Here is (perhaps) another helpful report from my tool -
Base Time
Time: 2008-06-16 18:49:45
TimeZone: (UTC) Coordinated Universal Time
Ambiguous? False
Time 1
Time: 2008-06-16 13:49:45
TimeZone: (UTC-05:00) Eastern Time (US & Canada)
Ambiguous? False
Difference to base time: 1 hrs 0 mins and 0 secs behind
Time 2
Time: 2008-06-16 13:49:45
TimeZone: (UTC-06:00) Central Time (US & Canada)
Ambiguous?
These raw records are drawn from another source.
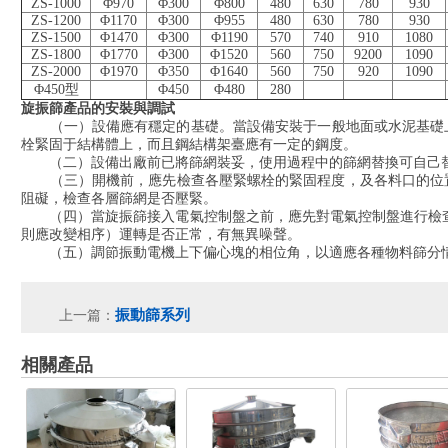
ZS-1000
Φ970
Φ300
Φ800
480
630
780
930
ZS-1200
Φ1170
Φ300
Φ955
480
630
780
930
ZS-1500
Φ1470
Φ300
Φ1190
570
740
910
1080
ZS-1800
Φ1770
Φ300
Φ1520
560
750
9200
1090
ZS-2000
Φ1970
Φ350
Φ1640
560
750
920
1090
Φ450型
Φ450
Φ480
280
旋振篩產品的安裝與調試
（一）設備應有穩定的基礎。當設備安裝于一般地面或水泥基礎
栓緊固于結構體上，而且鋼結構架臺應有一定的鋼度。
（二）設備出廠前已將篩網裝妥，使用過程中的篩網替換可自己替換
（三）開機前，應先檢查各壓緊螺栓的緊固程度，及各料口的
阻礙，檢查各層篩網是否壓緊。
（四）當旋振篩接入電氣控制盤之前，應先對電氣控制盤進行檢查
則應改變相序）運轉是否正常，有無異噪聲。
（五）調節振動電機上下偏心塊的相位角，以適應各種物料篩分情況
振動篩系列
上一篇：
相關產品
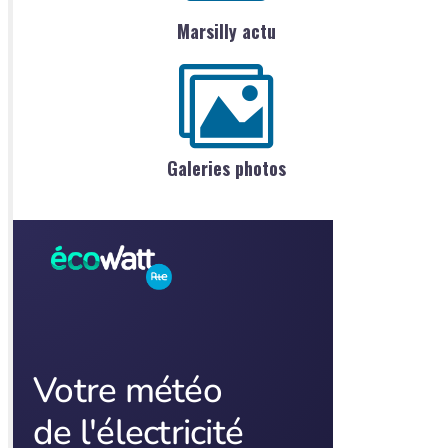
Marsilly actu
Galeries photos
False
Difference to base time: Same Time
Difference to Time 1: 1 hrs 0 mins and 0 secs ahead
Time 3
Time: 2008-06-16 13:49:45
TimeZone: (UTC-06:00) Guadalajara, Mexico City, Monterrey
Ambiguous? False
Difference to base time: Same Time
Difference to Time 1: 1 hrs 0 mins and 0 secs ahead
Difference to Time 2: Same Time
Showing that EST with DST applied is not an appropriate Local time but in this example there are two timezones that are (there are in fact, 4 I believe). Of course the computer concerned may not have had DST applied at the time the record was applied (as suggested by the registry information supplied) or the user was in a different time zone or the software concerned didn't care about DST...
Going back to the original question I would say it would be foolhardy to make any assumptions about local time from this one artifact. Try and stand in a court and make a definitive statement without absolute and unequivocal knowledge is foolhardy at best and tantamount to suicidal at worst.